Well, you might be lucky, or you might not. We've had too many issues with 
these kinds of things before to trust them. Your approach is unfortunately 
not portable as the C/C++ specs explicitly state that padding might be added 
by the compiler/ABI.

> > Maybe it'd be easier to just have (initially generate) little wrapper
> > classes with member functions. For example:
> >
> > struct OpenTypeFontFace
> > {
> >     enum Offsets {
> >         Tag_Offset = 0,
> >         SFntVersion_Offset = 4,
> >         NumTables_Offset = 8,
> >         SearchRange_Offset = 12,
> >         ...
> >     };
> >     OpenTypeFontFace(const char *_data) : data(_data) {}
> >
> >     uint32 tag() const { return fromBE32<uint32>(data + Tag_Offset); }
> >     uint32 sfntVersion() const { return fromBE32<uint32>(data +
> > SFntVersion_Offset); } uint32 numTables() const { return
> > fromBE32<uint32>(data + NumTables_Offset); } ...
> >
> > private:
> >     const char *data;
> > };
> >
> > That keeps the code using it still very readable/maintainable and should
> > work nicely for all platforms.
>
> That works too.  But needs some more work.  But do you have to use a
> wrapper at all?  Can't you do the same thing using "this"?

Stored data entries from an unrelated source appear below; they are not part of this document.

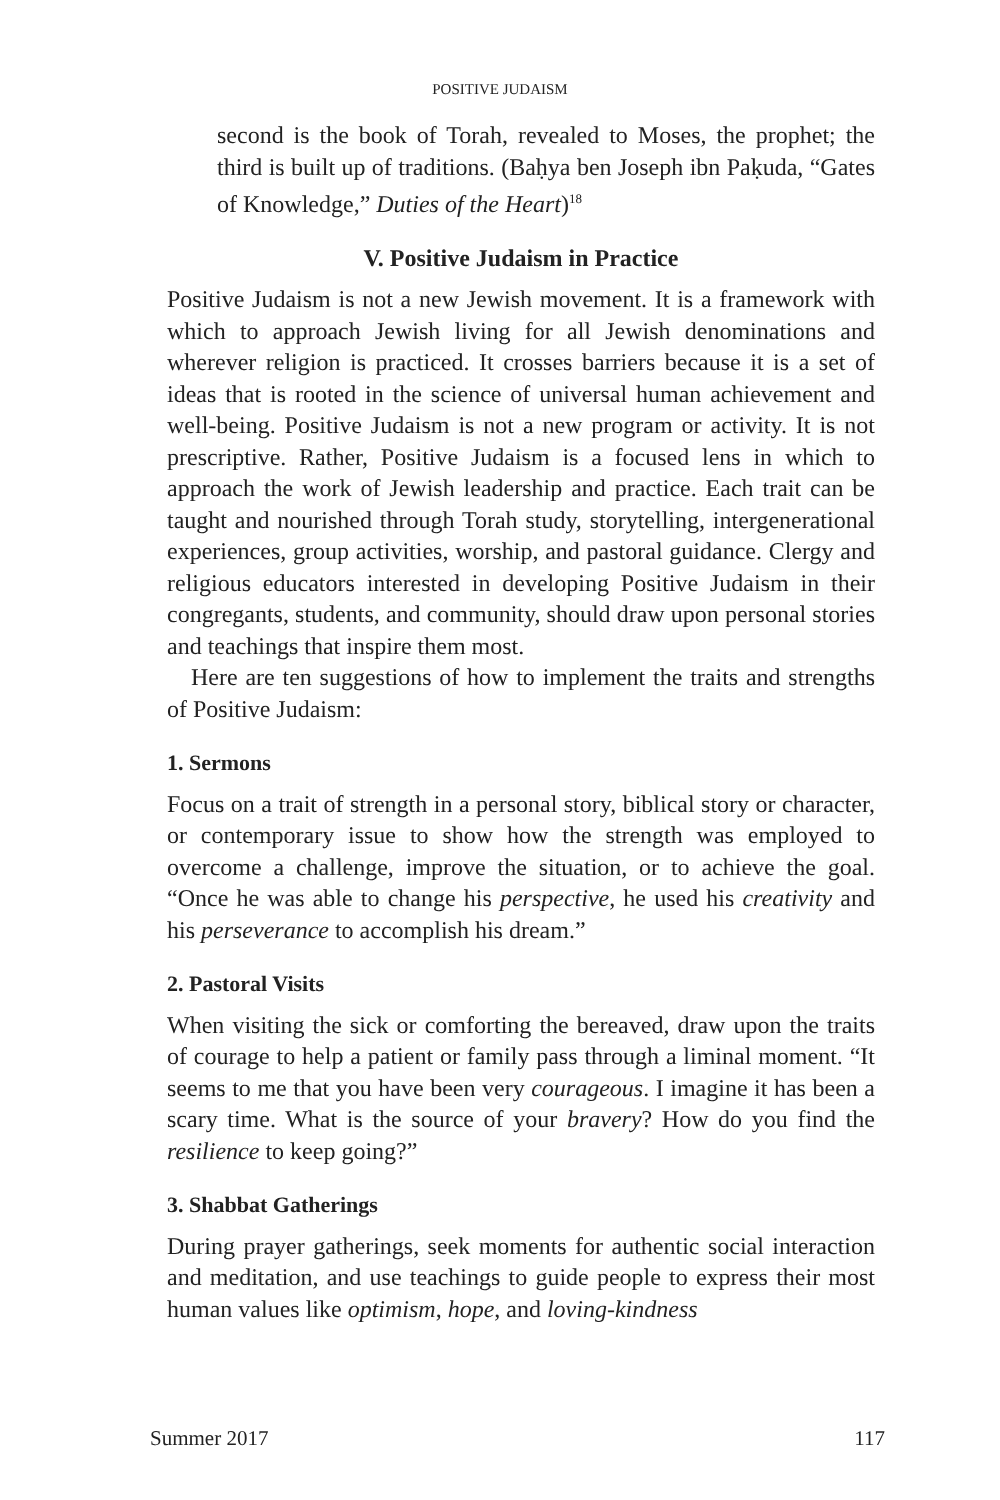POSITIVE JUDAISM
second is the book of Torah, revealed to Moses, the prophet; the third is built up of traditions. (Baḥya ben Joseph ibn Paḳuda, “Gates of Knowledge,” Duties of the Heart)<sup>18</sup>
V. Positive Judaism in Practice
Positive Judaism is not a new Jewish movement. It is a framework with which to approach Jewish living for all Jewish denominations and wherever religion is practiced. It crosses barriers because it is a set of ideas that is rooted in the science of universal human achievement and well-being. Positive Judaism is not a new program or activity. It is not prescriptive. Rather, Positive Judaism is a focused lens in which to approach the work of Jewish leadership and practice. Each trait can be taught and nourished through Torah study, storytelling, intergenerational experiences, group activities, worship, and pastoral guidance. Clergy and religious educators interested in developing Positive Judaism in their congregants, students, and community, should draw upon personal stories and teachings that inspire them most.
Here are ten suggestions of how to implement the traits and strengths of Positive Judaism:
1. Sermons
Focus on a trait of strength in a personal story, biblical story or character, or contemporary issue to show how the strength was employed to overcome a challenge, improve the situation, or to achieve the goal. “Once he was able to change his perspective, he used his creativity and his perseverance to accomplish his dream.”
2. Pastoral Visits
When visiting the sick or comforting the bereaved, draw upon the traits of courage to help a patient or family pass through a liminal moment. “It seems to me that you have been very courageous. I imagine it has been a scary time. What is the source of your bravery? How do you find the resilience to keep going?”
3. Shabbat Gatherings
During prayer gatherings, seek moments for authentic social interaction and meditation, and use teachings to guide people to express their most human values like optimism, hope, and loving-kindness
Summer 2017 117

The work needed is not a whole lot more. Most of the code could be generated. 
Using it is almost exactly the same as your approach (you write "table.tag()" 
instead of "table.tag").

You could use "this" as well, but that would require ugly reinterpret_cast's 
all over the place. The way we have above, you can just use the object value 
based on the stack. Both approaches will generate pretty much exactly the 
same assembler code, but the approach above doesn't require any casting.